About this exercise
If a line in the data holds the string "ابزارآلات", list it.

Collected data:
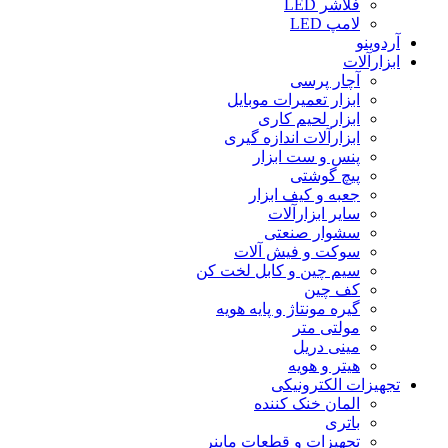
فلاشر LED
لامپ LED
آردوینو
ابزارآلات
آچار پرسی
ابزار تعمیرات موبایل
ابزار لحیم کاری
ابزارآلات اندازه گیری
پنس و ست ابزار
پیچ گوشتی
جعبه و کیف ابزار
سایر ابزارآلات
سشوار صنعتی
سوکت و فیش آلات
سیم چین و کابل لخت کن
کف چین
گیره مونتاژ و پایه هویه
مولتی متر
مینی دریل
هیتر و هویه
تجهیزات الکترونیکی
المان خنک کننده
باتری
تجهیزات و قطعات ماینر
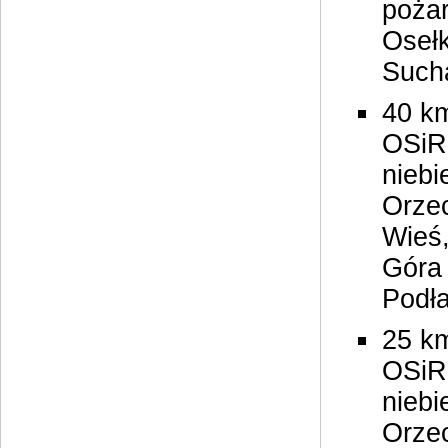
pożar
Osełk
Such
40 km
OSiR,
niebi
Orzec
Wieś,
Góra
Podła
25 km
OSiR,
niebi
Orze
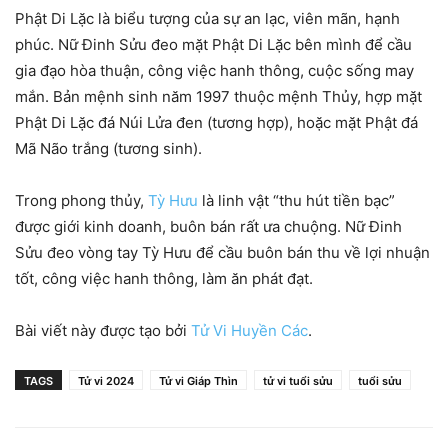
Phật Di Lặc là biểu tượng của sự an lạc, viên mãn, hạnh
phúc. Nữ Đinh Sửu đeo mặt Phật Di Lặc bên mình để cầu
gia đạo hòa thuận, công việc hanh thông, cuộc sống may
mắn. Bản mệnh sinh năm 1997 thuộc mệnh Thủy, hợp mặt
Phật Di Lặc đá Núi Lửa đen (tương hợp), hoặc mặt Phật đá
Mã Não trắng (tương sinh).
Trong phong thủy,
Tỳ Hưu
là linh vật “thu hút tiền bạc”
được giới kinh doanh, buôn bán rất ưa chuộng. Nữ Đinh
Sửu đeo vòng tay Tỳ Hưu để cầu buôn bán thu về lợi nhuận
tốt, công việc hanh thông, làm ăn phát đạt.
Bài viết này được tạo bởi
Tử Vi Huyền Các
.
TAGS
Tử vi 2024
Tử vi Giáp Thìn
tử vi tuổi sửu
tuổi sửu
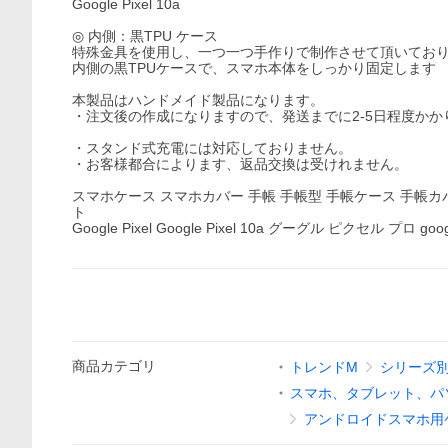
Google Pixel 10a
◎ 内側：黒TPU ケース
特殊金具を使用し、一つ一つ手作りで制作させて頂いてお
内側の黒TPUケースで、スマホ本体をしっかり固定します
本製品はハンドメイド製品になります。
・注文後の作成になりますので、発送までに2-5日程度かか
・スタンド式充電には対応しておりません。
・お客様都合によります、返品交換は受けれません。
スマホケース スマホカバー 手帳 手帳型 手帳ケース 手帳カバ
ト
Google Pixel Google Pixel 10a グーグル ピクセル プロ googl
商品
カテゴリ
トレンドM
シリーズ
スマホ、タブレット、パ
アンドロイドスマホ用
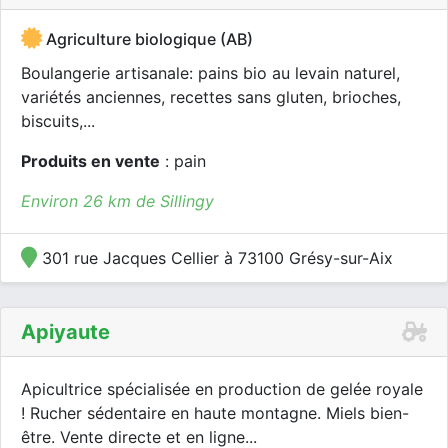
Agriculture biologique (AB)
Boulangerie artisanale: pains bio au levain naturel,
variétés anciennes, recettes sans gluten, brioches,
biscuits,...
Produits en vente
: pain
Environ 26 km de Sillingy
301 rue Jacques Cellier à 73100 Grésy-sur-Aix
Apiyaute
Apicultrice spécialisée en production de gelée royale
! Rucher sédentaire en haute montagne. Miels bien-
être. Vente directe et en ligne...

Answer to this exercise
ابزارآلات
ابزارآلات اندازه گیری
سایر ابزارآلات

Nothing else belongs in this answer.